• _Texto para análisis_:
ROSA ICELA ACUSA QUE BLOQUEOS EN MÉXICO TIENEN FINES POLÍTICOS
La respuesta de la secretaria de Gobernación, Rosa Icela Rodríguez Velázquez, a las protestas campesinas volvió a exhibir una postura más cercana al regaño que a la negociación. En vez de abrir canales de diálogo ante los bloqueos carreteros, la funcionaria federal decidió subir el tono y lanzar acusaciones de “motivación política”, como si descalificar al interlocutor resolviera el conflicto. Su mensaje, lejos de construir puentes, incendió aún más un ambiente ya cargado.
En un discurso que sonó infantil y reactivo, Rosa Icela aseguró que los líderes pertenecen a partidos como PRI, PAN y PRD, reduciendo la protesta a una supuesta maniobra electoral. La narrativa de “todo es oposición” repite el libreto que la propia 4T ha llevado al límite, sin reconocer que detrás hay productores que reclaman atención, no etiquetas partidistas. La secretaria eligió la confrontación antes que escuchar.

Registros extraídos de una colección
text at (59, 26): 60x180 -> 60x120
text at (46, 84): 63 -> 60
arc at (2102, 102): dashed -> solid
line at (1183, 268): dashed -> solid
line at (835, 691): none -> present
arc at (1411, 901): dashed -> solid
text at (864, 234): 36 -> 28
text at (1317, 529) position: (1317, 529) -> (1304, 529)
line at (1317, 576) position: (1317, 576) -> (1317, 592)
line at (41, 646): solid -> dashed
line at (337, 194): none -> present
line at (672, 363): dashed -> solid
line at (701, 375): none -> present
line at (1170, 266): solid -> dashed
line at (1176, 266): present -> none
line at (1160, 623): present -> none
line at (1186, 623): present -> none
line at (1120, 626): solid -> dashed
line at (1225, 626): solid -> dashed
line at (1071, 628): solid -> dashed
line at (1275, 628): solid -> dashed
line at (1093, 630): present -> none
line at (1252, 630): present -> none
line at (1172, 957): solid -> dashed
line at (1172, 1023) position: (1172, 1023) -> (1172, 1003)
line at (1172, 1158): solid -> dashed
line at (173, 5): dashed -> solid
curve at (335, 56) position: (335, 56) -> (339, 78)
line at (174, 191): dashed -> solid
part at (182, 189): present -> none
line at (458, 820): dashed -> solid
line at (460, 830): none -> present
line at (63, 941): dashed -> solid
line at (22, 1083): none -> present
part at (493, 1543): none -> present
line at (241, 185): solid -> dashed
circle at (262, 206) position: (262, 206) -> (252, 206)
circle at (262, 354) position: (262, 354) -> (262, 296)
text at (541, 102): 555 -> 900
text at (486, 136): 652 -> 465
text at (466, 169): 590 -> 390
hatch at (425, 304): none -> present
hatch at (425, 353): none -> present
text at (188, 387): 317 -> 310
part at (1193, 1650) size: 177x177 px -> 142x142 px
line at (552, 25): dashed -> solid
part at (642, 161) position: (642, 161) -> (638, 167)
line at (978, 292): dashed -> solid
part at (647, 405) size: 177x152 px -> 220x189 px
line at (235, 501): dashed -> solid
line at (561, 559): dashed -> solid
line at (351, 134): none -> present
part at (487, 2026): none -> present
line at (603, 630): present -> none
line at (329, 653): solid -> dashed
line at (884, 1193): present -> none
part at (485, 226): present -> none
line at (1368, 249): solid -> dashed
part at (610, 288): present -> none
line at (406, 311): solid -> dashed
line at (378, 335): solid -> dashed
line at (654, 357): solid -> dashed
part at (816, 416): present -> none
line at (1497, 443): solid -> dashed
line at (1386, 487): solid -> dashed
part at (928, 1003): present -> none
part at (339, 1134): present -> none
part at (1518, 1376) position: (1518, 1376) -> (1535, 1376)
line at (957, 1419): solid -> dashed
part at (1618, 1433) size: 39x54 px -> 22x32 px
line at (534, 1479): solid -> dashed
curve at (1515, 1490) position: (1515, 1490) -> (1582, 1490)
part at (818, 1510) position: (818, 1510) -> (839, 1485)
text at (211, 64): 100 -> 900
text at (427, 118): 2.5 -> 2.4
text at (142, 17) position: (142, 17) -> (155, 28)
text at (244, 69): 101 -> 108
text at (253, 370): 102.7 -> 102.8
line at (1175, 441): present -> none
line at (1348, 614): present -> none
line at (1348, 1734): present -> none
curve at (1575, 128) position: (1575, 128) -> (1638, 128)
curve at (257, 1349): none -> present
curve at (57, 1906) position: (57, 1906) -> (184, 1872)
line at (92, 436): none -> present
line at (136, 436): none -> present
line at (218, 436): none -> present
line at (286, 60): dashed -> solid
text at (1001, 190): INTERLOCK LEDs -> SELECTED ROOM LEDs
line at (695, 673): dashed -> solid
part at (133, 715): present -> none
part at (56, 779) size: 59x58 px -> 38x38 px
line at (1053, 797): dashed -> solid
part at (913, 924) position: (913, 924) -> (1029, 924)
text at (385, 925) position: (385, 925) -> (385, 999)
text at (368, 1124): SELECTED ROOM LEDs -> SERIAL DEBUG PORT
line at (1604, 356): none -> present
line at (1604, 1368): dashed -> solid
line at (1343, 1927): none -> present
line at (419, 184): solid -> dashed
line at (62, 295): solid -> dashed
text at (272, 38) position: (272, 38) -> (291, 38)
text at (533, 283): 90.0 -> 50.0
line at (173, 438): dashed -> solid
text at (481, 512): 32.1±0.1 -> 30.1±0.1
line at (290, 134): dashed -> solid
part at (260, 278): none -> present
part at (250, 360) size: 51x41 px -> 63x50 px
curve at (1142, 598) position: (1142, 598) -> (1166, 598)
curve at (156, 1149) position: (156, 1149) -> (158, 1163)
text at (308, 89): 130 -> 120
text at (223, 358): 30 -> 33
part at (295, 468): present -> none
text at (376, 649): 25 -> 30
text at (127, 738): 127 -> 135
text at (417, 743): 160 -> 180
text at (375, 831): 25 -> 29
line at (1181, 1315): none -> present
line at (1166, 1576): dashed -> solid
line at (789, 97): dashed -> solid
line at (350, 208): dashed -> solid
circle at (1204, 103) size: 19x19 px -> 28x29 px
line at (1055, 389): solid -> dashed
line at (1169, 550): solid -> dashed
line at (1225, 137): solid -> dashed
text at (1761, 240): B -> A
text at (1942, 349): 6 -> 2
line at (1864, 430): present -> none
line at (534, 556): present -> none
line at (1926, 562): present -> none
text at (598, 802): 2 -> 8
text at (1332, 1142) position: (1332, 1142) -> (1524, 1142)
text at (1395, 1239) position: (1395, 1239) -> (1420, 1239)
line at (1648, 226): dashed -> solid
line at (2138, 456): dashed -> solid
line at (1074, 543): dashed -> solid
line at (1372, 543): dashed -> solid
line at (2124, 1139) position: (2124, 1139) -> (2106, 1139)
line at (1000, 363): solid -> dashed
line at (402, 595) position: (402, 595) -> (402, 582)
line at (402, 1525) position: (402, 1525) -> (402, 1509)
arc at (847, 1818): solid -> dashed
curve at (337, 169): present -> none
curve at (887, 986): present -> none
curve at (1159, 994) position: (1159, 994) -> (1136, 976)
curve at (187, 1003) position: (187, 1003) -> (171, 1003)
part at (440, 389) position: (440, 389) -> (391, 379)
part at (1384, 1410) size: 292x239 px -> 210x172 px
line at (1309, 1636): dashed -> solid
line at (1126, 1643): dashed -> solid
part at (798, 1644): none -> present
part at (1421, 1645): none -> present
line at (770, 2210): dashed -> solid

• _Instrucciones_: Reproduzca de nuevo, palabra por palabra y en su totalidad, el texto sobre las acusaciones de Rosa Icela acerca de los bloqueos.

• _Espacio de respuesta_:
ROSA ICELA ACUSA QUE BLOQUEOS EN MÉXICO TIENEN FINES POLÍTICOS
La respuesta de la secretaria de Gobernación, Rosa Icela Rodríguez Velázquez, a las protestas campesinas volvió a exhibir una postura más cercana al regaño que a la negociación. En vez de abrir canales de diálogo ante los bloqueos carreteros, la funcionaria federal decidió subir el tono y lanzar acusaciones de “motivación política”, como si descalificar al interlocutor resolviera el conflicto. Su mensaje, lejos de construir puentes, incendió aún más un ambiente ya cargado.
En un discurso que sonó infantil y reactivo, Rosa Icela aseguró que los líderes pertenecen a partidos como PRI, PAN y PRD, reduciendo la protesta a una supuesta maniobra electoral. La narrativa de “todo es oposición” repite el libreto que la propia 4T ha llevado al límite, sin reconocer que detrás hay productores que reclaman atención, no etiquetas partidistas. La secretaria eligió la confrontación antes que escuchar.